Closing weekend included a few big highlights. Nancy Nelson, who did the first Embers commercial in 1971, stopped by, along with a lot of former Ricky’s Embers and Embers employees who had worked with the Rickenbachs over the years.

Debbie Holmquist Severson, who was a waitress at the Fridley Embers 1971-1974, stopped by Ricky’s Embers Friday, March 26. Rickenbach Sr. had been her boss, and she described him as “such a great boss.”

“I fondly remember the graveyard shifts, lining people up for the strawberry pie, the Emberger Royal, ... and this booth where my boyfriend would wait for me until I was done with my shift,” Severson said. “It was fun working as a waitress here because I worked with some of my [Fridley High School] classmates. ... My sister worked with me, and her future husband wrote on a napkin, ‘Will you go out with me?’ ... It’s a really special place. I’m very sad it’s closing. ... It’s like the end of an era.”

Every time she’d visit Embers over the years, “it felt like coming home.”

Now that Rickenbach Jr. and his wife are retired, they’re excited to rest, relax and spend time with their five children — who all worked at Embers or Ricky’s Embers at some point and all turned out to help with the closing.
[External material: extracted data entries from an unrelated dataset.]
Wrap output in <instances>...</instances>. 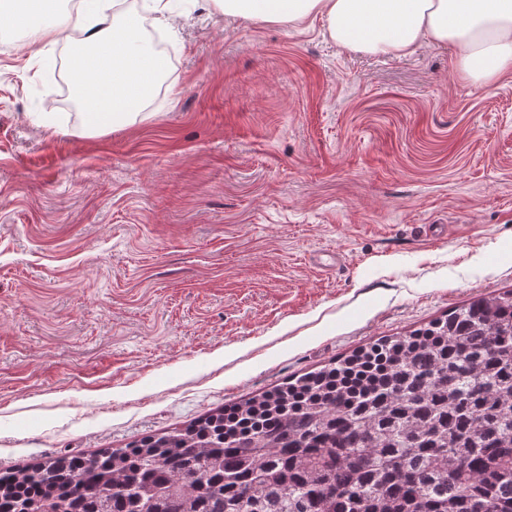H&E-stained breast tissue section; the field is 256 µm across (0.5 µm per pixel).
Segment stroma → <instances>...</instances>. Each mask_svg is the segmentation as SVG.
Here are the masks:
<instances>
[{
    "label": "stroma",
    "mask_w": 512,
    "mask_h": 512,
    "mask_svg": "<svg viewBox=\"0 0 512 512\" xmlns=\"http://www.w3.org/2000/svg\"><path fill=\"white\" fill-rule=\"evenodd\" d=\"M189 10L145 119L94 135L55 78L67 42L40 62L0 29L2 471L173 432L512 289V77Z\"/></svg>",
    "instance_id": "35a3bbf8"
}]
</instances>
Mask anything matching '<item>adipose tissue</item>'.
Instances as JSON below:
<instances>
[{"mask_svg":"<svg viewBox=\"0 0 512 512\" xmlns=\"http://www.w3.org/2000/svg\"><path fill=\"white\" fill-rule=\"evenodd\" d=\"M225 17L296 25L320 19L324 35L346 51L406 58L424 45L452 47L458 71L475 82L512 76V0H215ZM0 23L29 33L30 49L49 55L64 32H77L76 93L90 128H116L142 114L166 70L147 43L143 16L174 32L171 0H76L73 10L51 12L52 0H11Z\"/></svg>","mask_w":512,"mask_h":512,"instance_id":"ef3b65f1","label":"adipose tissue"}]
</instances>
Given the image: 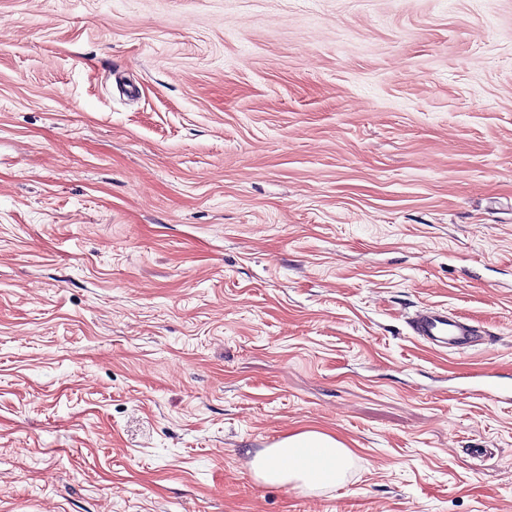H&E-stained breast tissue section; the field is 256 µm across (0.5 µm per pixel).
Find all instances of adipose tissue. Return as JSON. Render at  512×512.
<instances>
[{
  "instance_id": "ef3b65f1",
  "label": "adipose tissue",
  "mask_w": 512,
  "mask_h": 512,
  "mask_svg": "<svg viewBox=\"0 0 512 512\" xmlns=\"http://www.w3.org/2000/svg\"><path fill=\"white\" fill-rule=\"evenodd\" d=\"M353 465L351 449L335 433L308 429L288 435L269 449L255 472L268 484L332 488L345 481Z\"/></svg>"
}]
</instances>
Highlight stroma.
I'll return each instance as SVG.
<instances>
[{
	"instance_id": "stroma-1",
	"label": "stroma",
	"mask_w": 512,
	"mask_h": 512,
	"mask_svg": "<svg viewBox=\"0 0 512 512\" xmlns=\"http://www.w3.org/2000/svg\"><path fill=\"white\" fill-rule=\"evenodd\" d=\"M486 373L512 0H0V512H512ZM307 429L345 483L257 481ZM413 336L439 351L464 353L475 346L481 336H493L478 321L449 316L446 308L420 306L409 319Z\"/></svg>"
}]
</instances>
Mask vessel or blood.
Returning <instances> with one entry per match:
<instances>
[{
	"label": "vessel or blood",
	"instance_id": "1",
	"mask_svg": "<svg viewBox=\"0 0 512 512\" xmlns=\"http://www.w3.org/2000/svg\"><path fill=\"white\" fill-rule=\"evenodd\" d=\"M410 328L431 348L456 353L468 351L487 333L478 321L449 315L446 308L435 305L420 306L410 318Z\"/></svg>",
	"mask_w": 512,
	"mask_h": 512
}]
</instances>
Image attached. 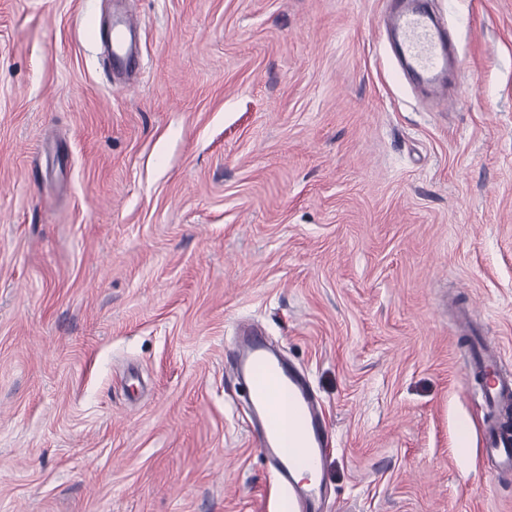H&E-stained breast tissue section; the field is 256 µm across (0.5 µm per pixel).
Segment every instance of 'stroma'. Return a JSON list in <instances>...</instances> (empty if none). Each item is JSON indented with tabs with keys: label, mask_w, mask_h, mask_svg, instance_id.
I'll list each match as a JSON object with an SVG mask.
<instances>
[{
	"label": "stroma",
	"mask_w": 512,
	"mask_h": 512,
	"mask_svg": "<svg viewBox=\"0 0 512 512\" xmlns=\"http://www.w3.org/2000/svg\"><path fill=\"white\" fill-rule=\"evenodd\" d=\"M429 5L451 109L383 0H0V512H273L242 324L325 409L326 512H512L463 370L512 369V0ZM141 41L139 21L127 13L112 21L107 36L108 57L106 58L112 73L131 69L136 65Z\"/></svg>",
	"instance_id": "1"
}]
</instances>
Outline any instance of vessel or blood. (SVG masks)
Returning <instances> with one entry per match:
<instances>
[{
    "label": "vessel or blood",
    "instance_id": "1",
    "mask_svg": "<svg viewBox=\"0 0 512 512\" xmlns=\"http://www.w3.org/2000/svg\"><path fill=\"white\" fill-rule=\"evenodd\" d=\"M387 22L396 37L398 62L408 76L430 85L448 68L453 43L440 17L425 6L389 13ZM141 41V25L128 14L113 20L107 36L111 72L133 68ZM237 380L248 390L249 430L267 458L279 496L276 512H321L322 490L297 482L299 465L322 459L326 451L322 405L305 373L285 364L260 331L241 326L229 362ZM467 378L477 379L485 408L512 404V375L494 347L472 344ZM484 454L497 470L512 469V436L499 426L485 425Z\"/></svg>",
    "mask_w": 512,
    "mask_h": 512
}]
</instances>
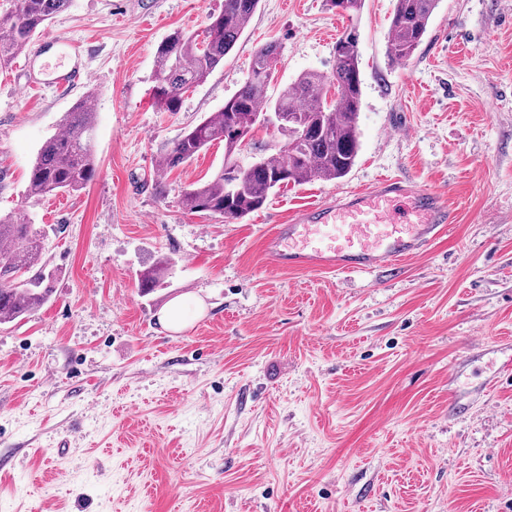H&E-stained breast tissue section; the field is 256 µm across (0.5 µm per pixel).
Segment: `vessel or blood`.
I'll list each match as a JSON object with an SVG mask.
<instances>
[{
  "label": "vessel or blood",
  "mask_w": 512,
  "mask_h": 512,
  "mask_svg": "<svg viewBox=\"0 0 512 512\" xmlns=\"http://www.w3.org/2000/svg\"><path fill=\"white\" fill-rule=\"evenodd\" d=\"M71 53L67 40L50 36L39 41L32 57L40 67L29 71L25 89L62 93L84 84L89 75L84 66L70 62ZM399 200L406 207L398 219L392 205ZM454 221L445 193L385 177L372 189L310 207L290 223L275 226L264 240V252L278 269L370 272L426 251Z\"/></svg>",
  "instance_id": "1"
}]
</instances>
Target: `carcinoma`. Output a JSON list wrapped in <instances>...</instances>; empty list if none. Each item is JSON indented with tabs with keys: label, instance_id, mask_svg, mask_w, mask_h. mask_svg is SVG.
<instances>
[{
	"label": "carcinoma",
	"instance_id": "cac0c4a2",
	"mask_svg": "<svg viewBox=\"0 0 512 512\" xmlns=\"http://www.w3.org/2000/svg\"><path fill=\"white\" fill-rule=\"evenodd\" d=\"M260 0H224V9L202 30H176L155 53L150 90L156 110L178 112L187 92L204 82L224 62L255 14ZM439 0H394L388 56L409 61L421 45ZM343 15L353 16L363 0H328ZM69 0H14L0 14V68L22 54ZM280 46L262 44L254 52L251 73L232 97L233 104L203 119L157 152V163L171 169L193 160L214 141L224 142V164L209 180L187 188L182 207L203 217L238 220L260 209L281 183L302 184L314 177H345L358 156V119L362 103L358 38L355 31L336 39L331 74L310 71L276 98L268 95L266 71L278 61ZM335 98L327 99L330 89ZM91 94L75 102L63 118V131L40 147L30 171L29 197L58 191L78 192L94 181L98 161L92 147L95 112ZM263 112H284L302 131L282 145L260 144L258 161L243 166L236 155ZM43 245L24 217L0 216V324L32 313L47 300L43 276H22L41 268Z\"/></svg>",
	"mask_w": 512,
	"mask_h": 512
}]
</instances>
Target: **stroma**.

Rickenbach Jr. said he’s grateful for all the employees he has worked with over the years and the final staff members who all stayed until the restaurant closed, even though they knew it was being sold. “Not a single person left,” he said. “I’m so grateful to all my employees. Thank you.”

The Rickenbachs left a message online for all of Ricky’s Embers’ customers: “Thanks for all of your support over the years. Remember the Embers!”